The dump file on disk is unaffected and can be re-used by --restore-only after debugging.

For a real recovery (step 5 in the recovery recipe above), the rollback is harder because the production volume has already been recreated. If pg_restore fails partway through:

  1. Stop the live postgres container so no clients see a half-restored schema:

    docker compose stop postgres
    
  2. Remove the partially-restored volume:

    docker volume rm protea_postgres_data
    
  3. Recreate the volume by bringing postgres back up and re-running pg_restore against the original dump. If the dump itself is suspect, fall back to the previous dump in ~/Thesis2/backups/ (older dumps lose data but at least restore cleanly).
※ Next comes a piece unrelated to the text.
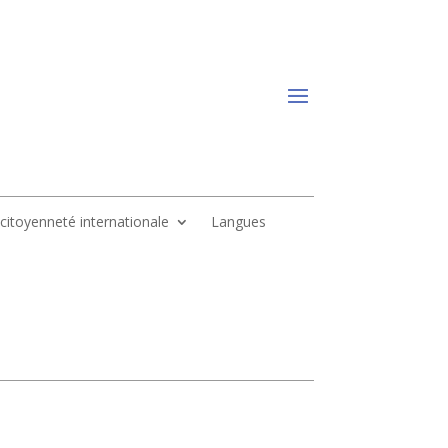
, citoyenneté internationale
Langues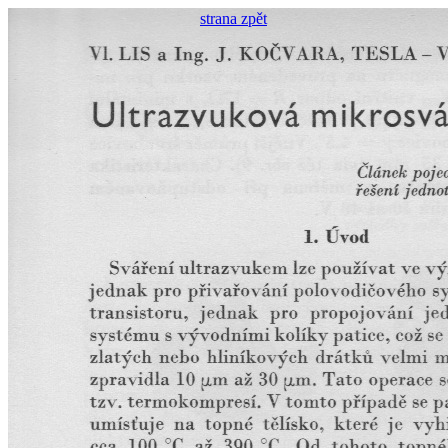
strana zpět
  4. Only re-enable the API and workers (bash scripts/manage.sh start) after a successful drill against the candidate dump on the side, using this runbook’s --restore-only flow.

Prevention

  • Schedule a drill quarterly (monthly during heavy ingest) with bash scripts/disaster-recovery.sh. Treat any MISMATCH line as an incident.

  • Keep at least the last three dumps in ~/Thesis2/backups/. The drill dumps are full custom-format dumps suitable for recovery, so they double as additional backup points.

  • The pgvector base image must match production. Drift in the base image (for example pg15 in the drill vs pg16 in production) breaks CREATE EXTENSION semantics and produces noise in the restore step. Pin the image via PROTEA_DR_IMAGE.

See also

  • Deployment Guide for the standard stack lifecycle commands (manage.sh start, manage.sh stop).

  • agent-farm/memory/project_db_volume_landmine.md for the 2026-05-11 volume-wipe incident that motivated this runbook.

  • Secrets management runbook (sops + age onboarding) for restoring the Swarm credential set if the recovery is paired with a control-plane rebuild.